The Daring Twins
- First edition
- Author: L. Frank Baum
- Illustrator: Pauline M. Batchelder
- Language: English
- Series: The Daring Twins
- Genre: Mystery
- Publisher: Reilly & Britton
- Publication date: 1911
- Publication place: United States
- Media type: Print (hardcover)
- Pages: 317 pp.

= The Daring Twins =

1911 children's novel by L. Frank Baum

The Daring Twins: A Story for Young Folk is a mystery novel for juvenile readers, written by L. Frank Baum, author of the Oz books. It was first published in 1911, and was intended as the opening installment in a series of similar books.

Baum's plan for a series of juvenile novels featuring the Daring family was never fully realized; a sequel to the first book, titled Phoebe Daring, was published in 1912. Unlike many of his mysteries, adventure stories, and juvenile novels, Baum published his two Daring Twins novels under his own name, rather than employing one of his multiple pseudonyms.
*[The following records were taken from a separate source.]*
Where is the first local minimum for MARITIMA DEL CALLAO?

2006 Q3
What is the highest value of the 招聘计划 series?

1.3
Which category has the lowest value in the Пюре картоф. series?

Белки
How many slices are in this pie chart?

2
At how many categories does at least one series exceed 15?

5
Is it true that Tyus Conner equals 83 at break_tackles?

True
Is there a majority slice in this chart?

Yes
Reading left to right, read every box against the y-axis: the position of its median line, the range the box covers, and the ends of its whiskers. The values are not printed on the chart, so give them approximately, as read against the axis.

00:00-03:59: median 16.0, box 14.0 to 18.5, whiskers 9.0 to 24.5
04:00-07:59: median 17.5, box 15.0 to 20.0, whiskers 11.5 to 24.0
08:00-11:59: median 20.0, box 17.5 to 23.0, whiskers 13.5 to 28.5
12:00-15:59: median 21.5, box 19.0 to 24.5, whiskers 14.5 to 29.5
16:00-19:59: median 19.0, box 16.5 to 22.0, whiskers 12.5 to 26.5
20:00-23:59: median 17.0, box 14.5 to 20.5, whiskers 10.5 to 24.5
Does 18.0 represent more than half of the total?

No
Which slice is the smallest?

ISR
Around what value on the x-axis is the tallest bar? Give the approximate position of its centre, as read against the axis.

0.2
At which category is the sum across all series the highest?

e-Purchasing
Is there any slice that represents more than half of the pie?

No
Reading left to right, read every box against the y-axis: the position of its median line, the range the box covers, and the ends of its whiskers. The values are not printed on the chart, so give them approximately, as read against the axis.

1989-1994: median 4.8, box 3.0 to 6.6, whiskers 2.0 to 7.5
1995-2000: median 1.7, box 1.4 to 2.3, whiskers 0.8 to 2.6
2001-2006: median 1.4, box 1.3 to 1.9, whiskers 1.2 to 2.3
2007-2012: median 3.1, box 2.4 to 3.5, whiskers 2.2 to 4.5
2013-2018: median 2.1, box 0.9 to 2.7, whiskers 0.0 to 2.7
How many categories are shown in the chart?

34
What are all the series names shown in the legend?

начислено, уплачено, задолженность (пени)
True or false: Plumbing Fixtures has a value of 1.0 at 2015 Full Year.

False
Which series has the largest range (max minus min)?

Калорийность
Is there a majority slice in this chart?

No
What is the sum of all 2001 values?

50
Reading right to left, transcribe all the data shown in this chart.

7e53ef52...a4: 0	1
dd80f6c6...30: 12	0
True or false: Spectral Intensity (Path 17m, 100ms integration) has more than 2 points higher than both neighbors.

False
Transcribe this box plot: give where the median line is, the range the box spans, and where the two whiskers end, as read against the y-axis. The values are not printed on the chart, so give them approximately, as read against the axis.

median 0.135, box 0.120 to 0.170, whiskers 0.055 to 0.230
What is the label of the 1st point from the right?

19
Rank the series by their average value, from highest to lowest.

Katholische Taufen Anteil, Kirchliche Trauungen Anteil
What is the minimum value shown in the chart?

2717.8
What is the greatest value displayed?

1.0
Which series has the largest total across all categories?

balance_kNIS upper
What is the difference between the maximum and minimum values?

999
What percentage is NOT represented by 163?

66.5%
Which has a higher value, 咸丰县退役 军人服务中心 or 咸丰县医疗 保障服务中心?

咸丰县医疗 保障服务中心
The Daring Twins was republished in 2006 under the alternative title The Secret of the Lost Fortune. The 2006 edition carries a notice on its copyright page that "The novel contains a number of racial and ethnic stereotypes that may be considered offensive today."

==Plot==
The story centers on a family of five orphaned children, two of whom are twins. Phil Daring works in a bank; when he is unjustly suspected of thievery, his twin sister Phoebe, a spirited 16-year-old, seizes the initiative in proving his innocence. (Baum was simultaneously writing a similar story, of a brave girl defending and supporting her brother, in his 1911 novel The Flying Girl. And he would re-use the plot of a girl with an unjustly-accused relative in his 1916 book, Mary Louise, the first book of yet another series.)

The Daring Twins' late father had been in the sugar business; he was ruined financially when he refused to join in a monopoly, believing that trusts and monopolies are "unjust and morally unlawful" — an interesting look into Baum's values.

==Trivia==
The novel and its sequel revolve around brave, spirited teenagers in a small town called Riverdale, 30 years before the founding of Archie Comics, a popular franchise with the same basic premise.